Cuando se edifica la comunidad, se edifica sobre el cimiento que pone el Apóstol en la roca que es Jesús, y en torno al cual hay que construir. ¿Qué se construye? El Cuerpo de Cristo. ¿Y qué se destruye cuando uno se aparta de Jesús? Se destruye el Cuerpo de Cristo.

Cuando nosotros estamos en comunión unos con otros bajo el signo de la caridad y nos edificamos mutuamente, colaboramos a la manifestación de mayor claridad del Cuerpo de Cristo, de la presencia de Cristo en el mundo. Cuando nosotros nos apartamos de este lugar, lo que hacemos es volver a aniquilar el Cuerpo de Cristo.
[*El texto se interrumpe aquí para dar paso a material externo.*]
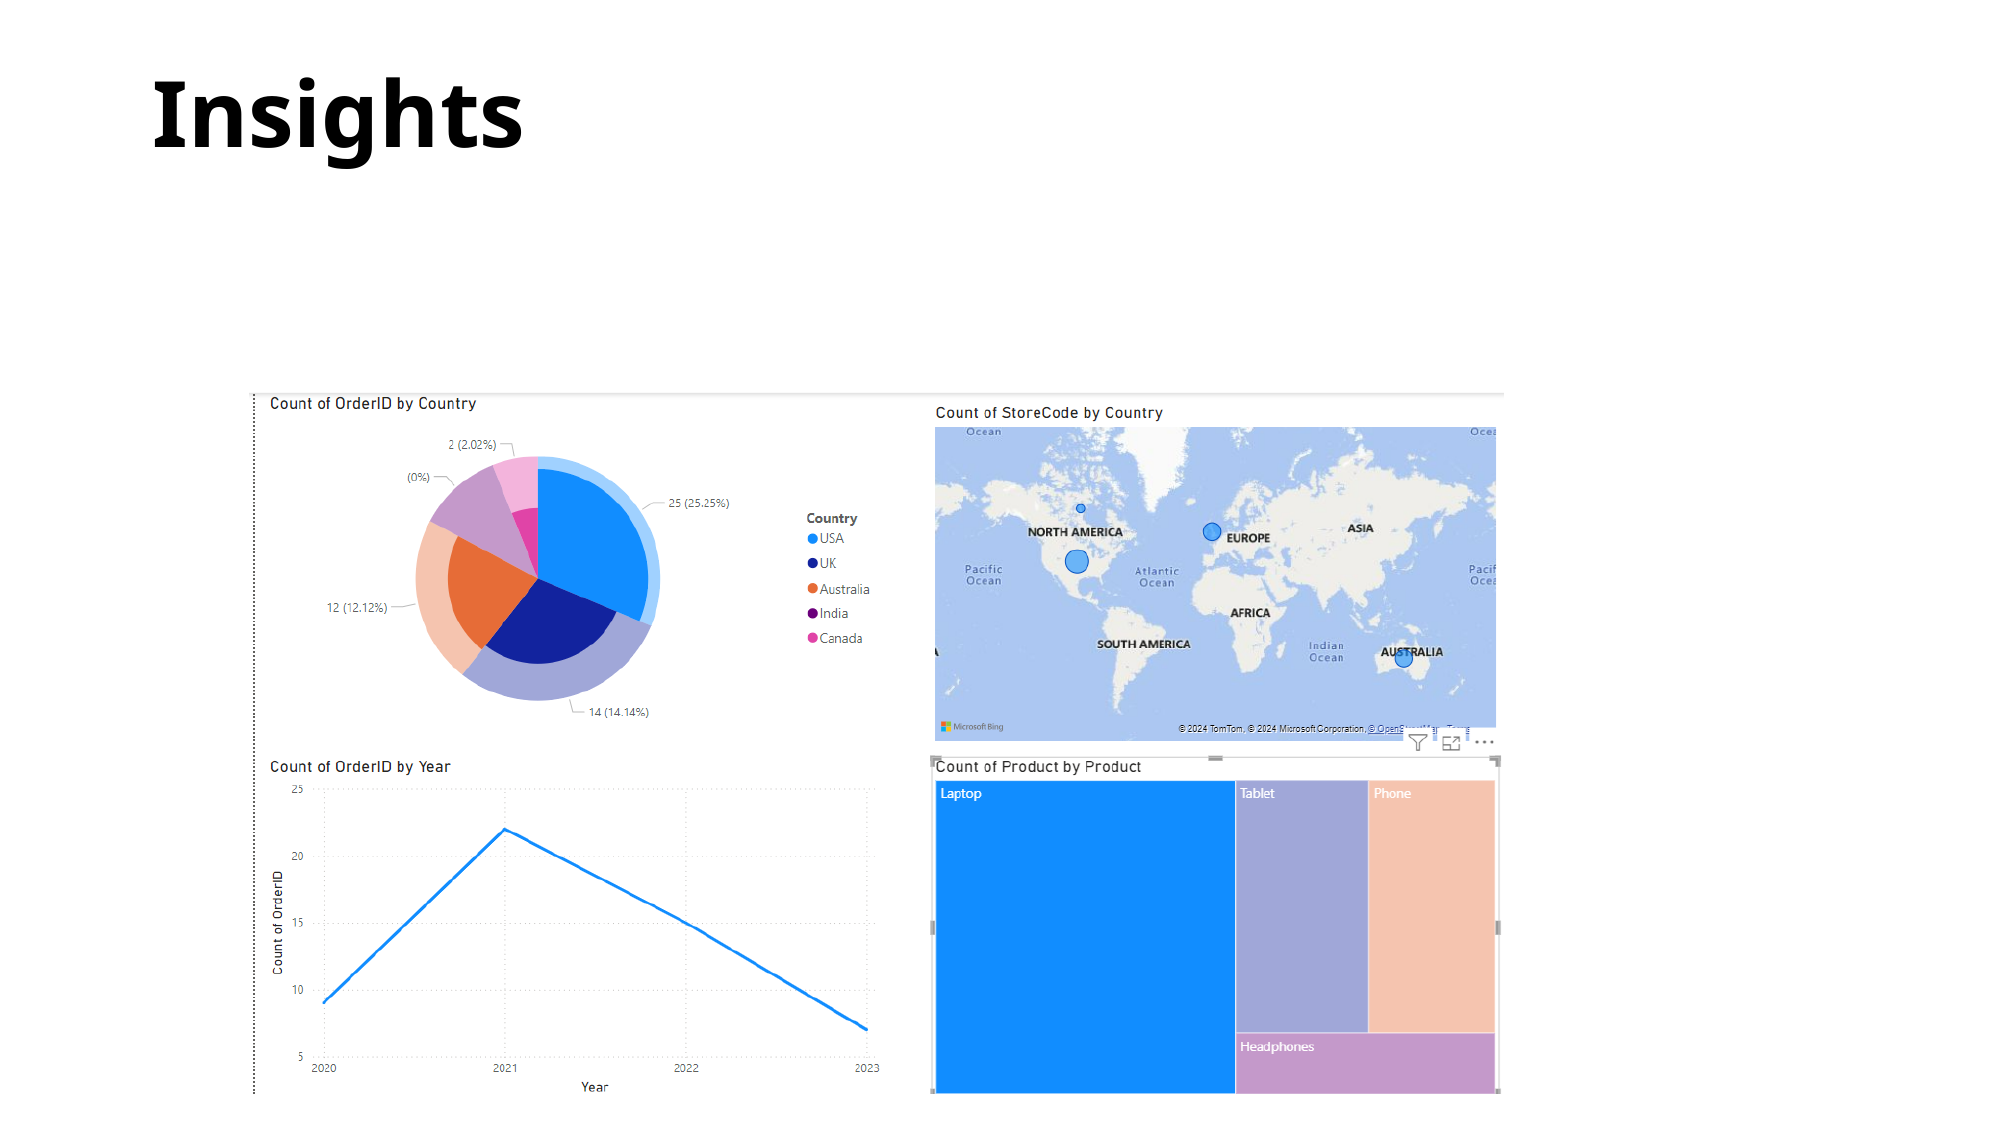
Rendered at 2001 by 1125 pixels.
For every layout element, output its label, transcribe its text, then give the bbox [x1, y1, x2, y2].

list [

Pablo habla, entonces, en términos proféticos para construir la comunidad, para edificarla. La tarea de hacer crecer y mantener la unidad de la comunidad es una misión que compete principalmente al apóstol en su servicio profético. Pero puede suceder, dice Pablo, que alguno aparezca como inspirado por el Espíritu Santo y destruya en vez de edificar. A estos que provocan la división dentro de la Iglesia se les anuncia un final terrible, porque la comunidad es el templo de Dios. Y si alguno destruye el templo de Dios, Dios lo va a destruir a él.
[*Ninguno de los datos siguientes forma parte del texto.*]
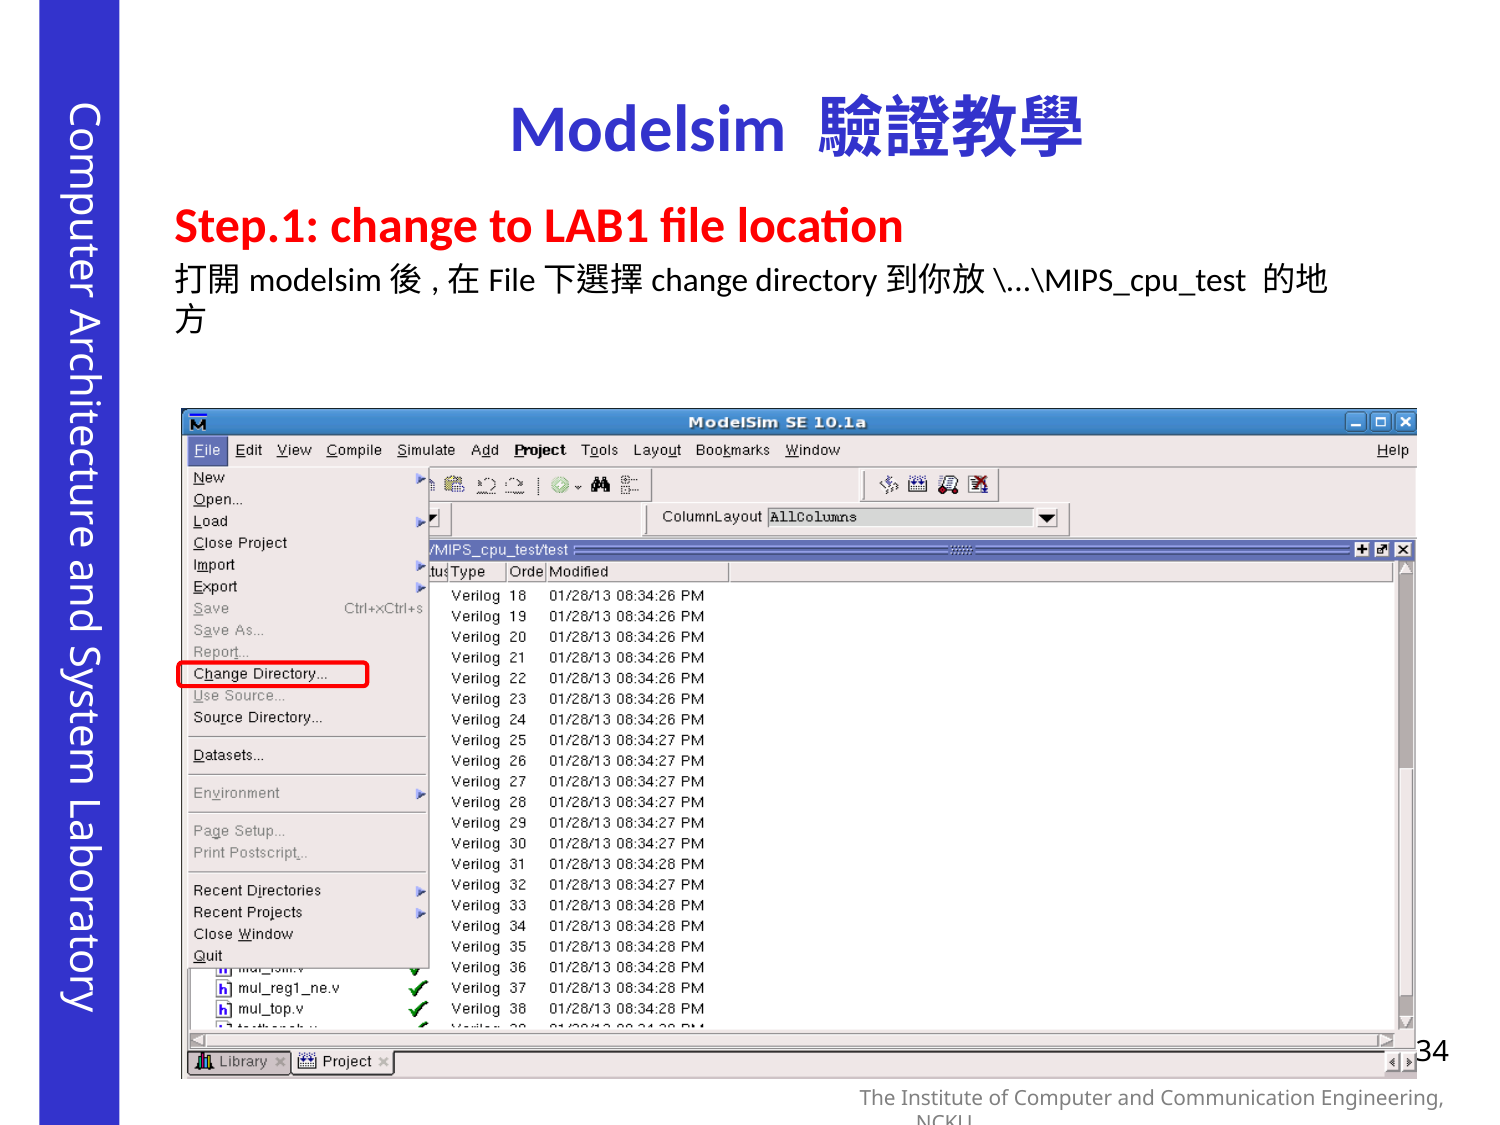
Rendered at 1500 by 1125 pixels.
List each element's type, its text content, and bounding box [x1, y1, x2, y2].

Atención, entonces, con algunas expresiones con las que nosotros levantamos el dedo, creyendo estar sosteniendo la verdad, aunque estando más alentados por alguna bronca o algún sentimiento de resentimiento, y sólo logramos sembrar más discordia que unión. Si es para sumar, para incorporar, para sumar, benditas sean las palabras que se pronuncian en la comunidad. Pero si es con el dedo que acusa, con la expresión que divide, si es con la sagacidad del que ve la fragilidad y allí se instala para mostrar la debilidad y aniquilar a los pequeños, ¡cuidado! Porque el que hace estas cosas después sufre las consecuencias que se devienen de este modo de actuar, dice Pablo.

Por eso, hay que cuidarse de los falsos profetas, de aquellos que a veces dicen verdades muy ciertas pero que no edifican. En este sentido, importa tanto la verdad que se dice cuanto el modo de decirla. Martín Descalzo dice que hay verdades que son tan agrias como el vinagre, que son medias verdades. Y las medias verdades son mentiras. No hay medias verdades. Las medias verdades suelen ser mentiras. Suelen ser dichas en un contexto descontextuado, y entonces sirven para un pretexto cualquiera, pero no para construir ni edificar.
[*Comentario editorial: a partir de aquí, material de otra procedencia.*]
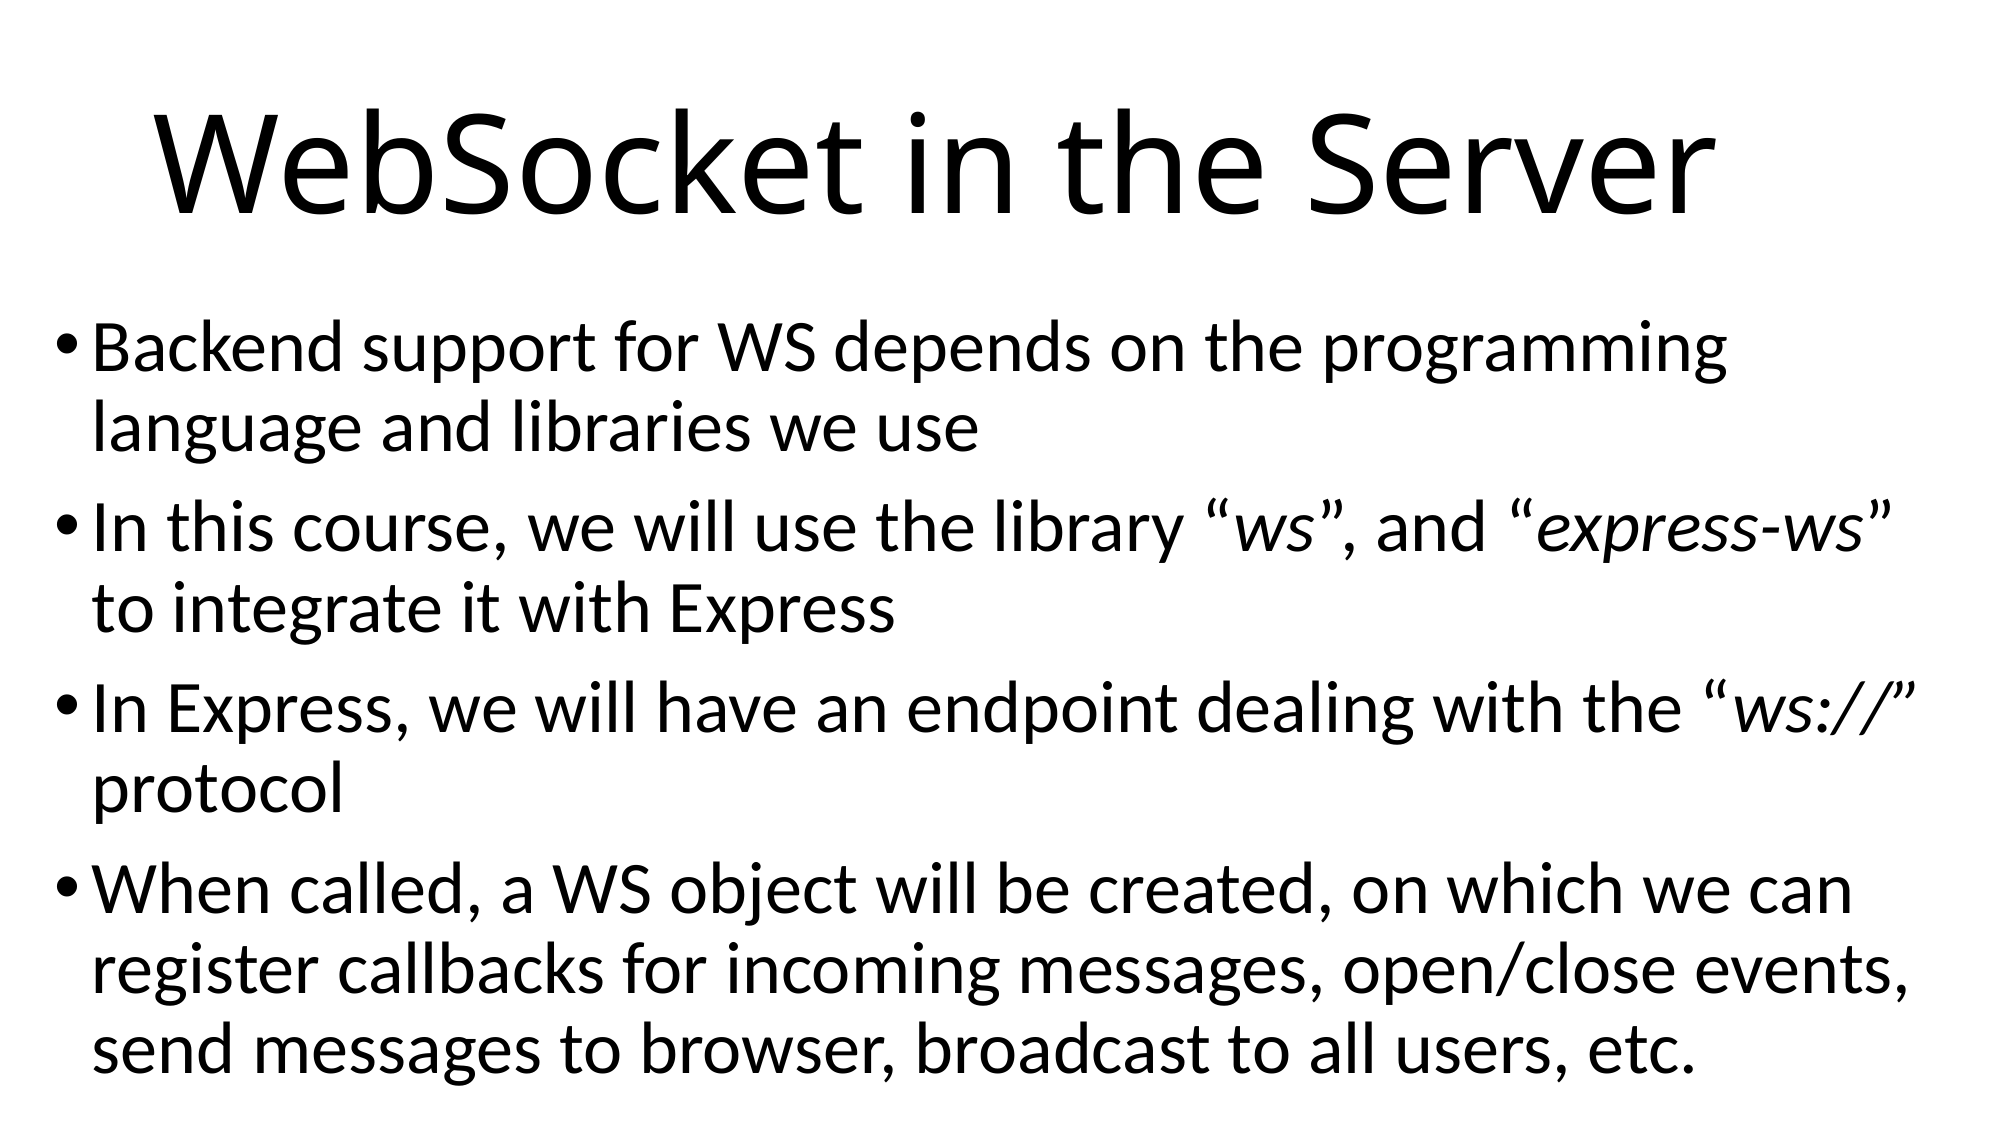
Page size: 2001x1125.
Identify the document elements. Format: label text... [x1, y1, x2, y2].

title WebSocket in the Server [137, 59, 1863, 278]
list Backend support for WS depends on the programming language and libraries we use In this course, we will use the library “ws”, and “express-ws” to integrate it with Express In Express, we will have an endpoint dealing with the “ws://” protocol When called, a WS object will be created, on which we can register callbacks for incoming messages, open/close events, send messages to browser, broadcast to all users, etc. [39, 299, 1973, 1099]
¡Atención con nuestro modo de intervención en la comunidad a la que pertenecemos! No sea que creyéndonos paladines y defensores de la verdad, por nuestra manera crítica y aguda de expresarnos, ayudemos a la destrucción. Lo que hace falta es construir, edificar. Y para ello hay que ser propositivos. No alcanza con decir lo que no está bien, sino que debemos hacer algo para que la cosa esté mejor.

La Iglesia ha tenido por mucho tiempo una claridad inmensa en sus documentos a la hora de analizar lo humano, porque tiene la luz de la sabiduría de años de camino como maestra en lo humano, guiada por el Espíritu. Pero la verdad es que nosotros los cristianos, los católicos en particular, no siempre hemos encarnado en nuestra vida todo aquello que hemos proclamado con mucha lucidez, racionalidad e intelectualidad en algunos ámbitos donde es necesario proclamarlo así. Solo si la Iglesia como pueblo, nosotros todos, encarnáramos los valores que hemos definido con tanta claridad en la Doctrina Social de la Iglesia, y los multiplicáramos con nuestro testimonio y estilo de vida, el mundo en el que vivimos sería aquél que soñamos en Jesús, la “Civilización del Amor”. Hay que dar un paso. El método es ver, juzgar y actuar. Ver, vemos bien. Juzgar, juzgamos con claridad. Pero a la hora de actuar, nos quedamos a mitad de camino. Hay algo que no está funcionando en nuestro modo de ir siendo. Tal vez sea la necesidad de un espíritu profético que aparezca con mayor claridad, de modo propositivo, para construir, para edificar.